Aretha Frankin's song choices and commitment to her performances of said songs speaks directly to the divine and devotional, as the messages contained within the music are indeed the fuel to a people and a movement that promoted solidarity, perseverance, endurance, unity, empowerment, self-love and of course, R-E-S-P-E-C-T for ourselves from ourselves and the world at large.

In doing so, "Amazing Grace" is ultimately a film about Black excellence made during and for distinct times when such messages demand to be seen and felt. It truly lifted me to see a sea of all of these natural afros within the church, the positive feelings abound, the sweeping emotions and the virtuoso musical abilities on display.

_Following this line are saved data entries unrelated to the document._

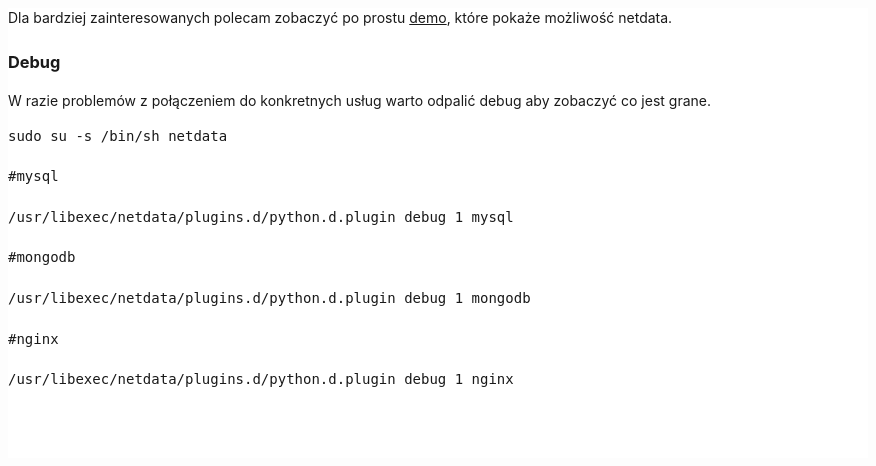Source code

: Dla bardziej zainteresowanych polecam zobaczyć po prostu [demo][13], które pokaże możliwość netdata.

### Debug

W razie problemów z połączeniem do konkretnych usług warto odpalić debug aby zobaczyć co jest grane.

<pre>sudo su -s /bin/sh netdata

#mysql

/usr/libexec/netdata/plugins.d/python.d.plugin debug 1 mysql

#mongodb

/usr/libexec/netdata/plugins.d/python.d.plugin debug 1 mongodb

#nginx

/usr/libexec/netdata/plugins.d/python.d.plugin debug 1 nginx</pre>

&nbsp;

&nbsp;

 [1]: https://github.com/firehol/netdata
 [2]: http://techfreak.pl/wp-content/uploads/2017/10/techfreak-netdata-monitoring-serwerow-2.png
 [3]: http://techfreak.pl/wp-content/uploads/2017/10/techfreak-netdata-monitoring-serwerow-3.png
 [4]: http://techfreak.pl/wp-content/uploads/2017/10/techfreak-netdata-monitoring-serwerow-7.png
 [5]: http://techfreak.pl/wp-content/uploads/2017/10/techfreak-netdata-monitoring-serwerow-21.png
 [6]: http://techfreak.pl/wp-content/uploads/2017/10/techfreak-netdata-monitoring-serwerow-0.png
 [7]: http://techfreak.pl/wp-content/uploads/2017/10/techfreak-netdata-monitoring-serwerow-20.png
 [8]: http://techfreak.pl/wp-content/uploads/2017/10/techfreak-netdata-monitoring-serwerow-22.png
 [9]: https://github.com/firehol/netdata/wiki/email-notifications
 [10]: http://techfreak.pl/wp-content/uploads/2017/10/techfreak-netdata-monitoring-serwerow-10.png
 [11]: http://techfreak.pl/wp-content/uploads/2017/10/techfreak-netdata-monitoring-serwerow-11.png
 [12]: http://techfreak.pl/wp-content/uploads/2017/10/techfreak-netdata-monitoring-serwerow-6.png
 [13]: http://london.my-netdata.io/default.html#menu_system_submenu_load;theme=slate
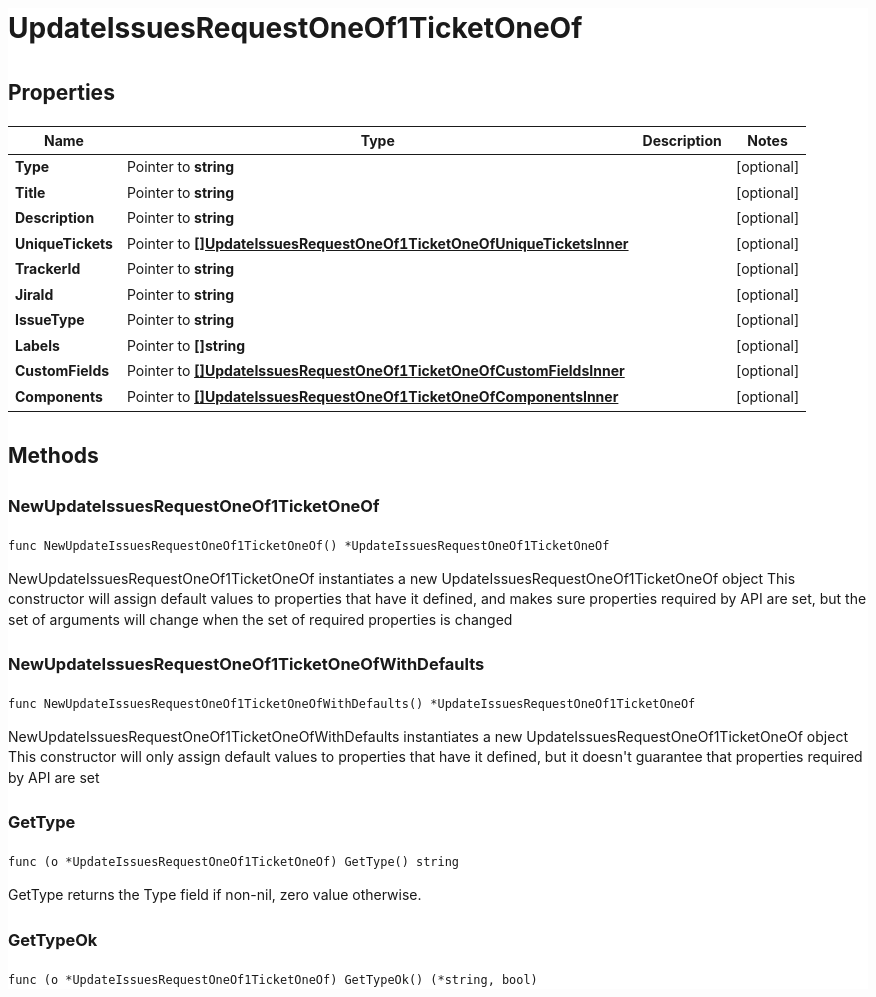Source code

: # UpdateIssuesRequestOneOf1TicketOneOf

## Properties

Name | Type | Description | Notes
------------ | ------------- | ------------- | -------------
**Type** | Pointer to **string** |  | [optional] 
**Title** | Pointer to **string** |  | [optional] 
**Description** | Pointer to **string** |  | [optional] 
**UniqueTickets** | Pointer to [**[]UpdateIssuesRequestOneOf1TicketOneOfUniqueTicketsInner**](UpdateIssuesRequestOneOf1TicketOneOfUniqueTicketsInner.md) |  | [optional] 
**TrackerId** | Pointer to **string** |  | [optional] 
**JiraId** | Pointer to **string** |  | [optional] 
**IssueType** | Pointer to **string** |  | [optional] 
**Labels** | Pointer to **[]string** |  | [optional] 
**CustomFields** | Pointer to [**[]UpdateIssuesRequestOneOf1TicketOneOfCustomFieldsInner**](UpdateIssuesRequestOneOf1TicketOneOfCustomFieldsInner.md) |  | [optional] 
**Components** | Pointer to [**[]UpdateIssuesRequestOneOf1TicketOneOfComponentsInner**](UpdateIssuesRequestOneOf1TicketOneOfComponentsInner.md) |  | [optional] 

## Methods

### NewUpdateIssuesRequestOneOf1TicketOneOf

`func NewUpdateIssuesRequestOneOf1TicketOneOf() *UpdateIssuesRequestOneOf1TicketOneOf`

NewUpdateIssuesRequestOneOf1TicketOneOf instantiates a new UpdateIssuesRequestOneOf1TicketOneOf object
This constructor will assign default values to properties that have it defined,
and makes sure properties required by API are set, but the set of arguments
will change when the set of required properties is changed

### NewUpdateIssuesRequestOneOf1TicketOneOfWithDefaults

`func NewUpdateIssuesRequestOneOf1TicketOneOfWithDefaults() *UpdateIssuesRequestOneOf1TicketOneOf`

NewUpdateIssuesRequestOneOf1TicketOneOfWithDefaults instantiates a new UpdateIssuesRequestOneOf1TicketOneOf object
This constructor will only assign default values to properties that have it defined,
but it doesn't guarantee that properties required by API are set

### GetType

`func (o *UpdateIssuesRequestOneOf1TicketOneOf) GetType() string`

GetType returns the Type field if non-nil, zero value otherwise.

### GetTypeOk

`func (o *UpdateIssuesRequestOneOf1TicketOneOf) GetTypeOk() (*string, bool)`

Although it took 47 years for this film to be fully realized and able to see the light of day, perhaps it has arrived at the RIGHT time due to the dark times we are all existing within during the 21st century.

And such is the astounding, revelatory experience that is "Amazing Grace," a film all the more remarkable that we are able to see today, especially as most of the principal participants have passed on. For those of you who may be reluctant to go to a film that harbors anything approaching the religious, trust me when I saw that this film is a non-denominational, fully open-hearted experience that will superbly rattle you, and raise you from your seats to send you flying high with arms graciously, lovingly outstretched.